Il faut que les océans de Dieu soient des océans, et Sa terre ne pourra jamais être autre qu’une terre. La loi qui en a fait une terre et des océans est Sa loi, la même par laquelle le jeu a été séparé du joueur, pour permettre la joie du joueur.
De même que la nature est séparée de Dieu par les limites de la loi, le moi est séparé de Lui par les limites de son égoïsme. Dieu a volontairement fixé des bornes à Sa volonté, et nous a donné la domination sur ce qui est notre petit univers. Tout comme un père allouerait une certaine mensualité à son fils pour que celui-ci agît à sa guise dans les limites de cette allocation. Le père n’en est pas moins le propriétaire de ces sommes, mais il les retranche du champ d’opération de sa volonté. La raison en est que sa volonté, qui est celle de l’amour, et par conséquent libre, ne peut trouver sa joie que dans une union avec une autre volonté libre. Le tyran qui veut avoir des esclaves les considère comme des instruments pour l’exécution de ses projets. C’est par conscience de ses propres besoins qu’il écrase en eux toute volonté, afin de garantir la sécurité de ses intérêts égoïstes. Ces intérêts ne peuvent supporter la moindre liberté chez autrui parce qu’eux-mêmes ne sont pas libres. Le tyran est en réalité dans la dépendance de ses esclaves et c’est pourquoi il cherche à les utiliser complètement en les pliant à sa propre volonté. Un amant au contraire doit avoir deux volontés pour réaliser son amour, car l’amour se consomme dans l’harmonie, l’harmonie entre deux libertés.

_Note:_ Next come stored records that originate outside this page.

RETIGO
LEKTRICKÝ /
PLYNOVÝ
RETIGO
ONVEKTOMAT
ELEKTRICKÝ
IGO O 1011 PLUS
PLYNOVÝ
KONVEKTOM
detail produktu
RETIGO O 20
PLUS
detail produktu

Ainsi cet amour de Dieu, dans lequel notre moi a pris sa forme, a séparé ce moi de Dieu ; et c’est encore l’amour de Dieu qui amène la réconciliation et unit Dieu avec notre moi malgré la séparation. C’est pourquoi notre moi doit passer par des renouvellements sans fin, car il ne peut maintenir éternellement son attitude d’isolement. L’isolement est la limite à laquelle il trouve une barrière, et d’où il revient encore et toujours à sa source infinie. Notre moi doit sans cesse dépouiller son âge, rejeter ses limites dans l’oubli et dans la mort afin de réaliser son immortelle jeunesse. Sa personnalité doit à mainte reprise se fondre dans l’universel, et même en fait le traverser à chaque instant, ne serait-ce que pour rafraîchir sa vie individuelle. Il doit suivre le rythme éternel et prendre contact à chaque pas avec l’unité fondamentale, et ainsi maintenir sa séparation équilibrée dans la force et la beauté.
Nous voyons partout le jeu de la vie et de la mort, cette transmutation de l’ancien en le nouveau. Le jour vient à nous chaque matin, tout blanc, tout nu, frais comme une fleur. Mais nous savons qu’il est vieux ; il est le Temps lui-même. C’est le même très ancien jour qui a reçu dans ses bras notre globe nouveau-né, l’a recouvert de son blanc manteau de lumière, et l’a lancé dans le grand pèlerinage au milieu des étoiles.
Ses pas pourtant ne sont point las, ni ses yeux fatigués. Il porte l’amulette d’or de l’éternité qui ne connaît pas la vieillesse, et dont le toucher efface toutes rides du front de la nature. Notre monde porte l’immortelle jeunesse au plus profond de son cœur. Décrépitude et mort font glisser sur sa face de fugitives ombres, et s’en vont sans laisser nulle trace. Et la vérité reste, fraîche et jeune. Ce vieux, ce très vieux jour de notre terre renaît chaque matin. Il revient, toujours au même appel de la même musique. Si sa marche suivait une ligne infinie et droite, s’il n’avait pas la terrible halte dans l’abîme des ténèbres pour renaître dans la vie des commencements sans fin, il souillerait et ensevelirait peu à peu la vérité sous la poussière, et le lourd martèlement de son pas répandrait sur la terre une douleur sans trêve. Chaque instant laisserait son poids de lassitude, et la décrépitude trônerait sans rival sur son trône d’ordures.
Mais chaque matin, parmi les fleurs tout fraîchement écloses, le jour renaît, répétant son message, nous assurant toujours que la mort doit mourir éternellement, que les vagues de l’agitation ne sont qu’à la surface, et que l’océan de la sérénité est insondable. Le rideau de la nuit s’écarte, la vérité jaillit, sans qu’une seule ride en vieillisse les traits, sans qu’un grain de poussière macule son manteau.
Nous voyons que celui qui existe avant toute autre chose est le même aujourd’hui. Dans sa voix, chaque note du chant de création tinte joyeusement. L’univers n’est pas un simple écho qui renvoie de ciel en ciel, comme un vagabond, une vieille chanson chantée une fois pour toutes dans l’obscur commencement des choses et ensuite restée orpheline.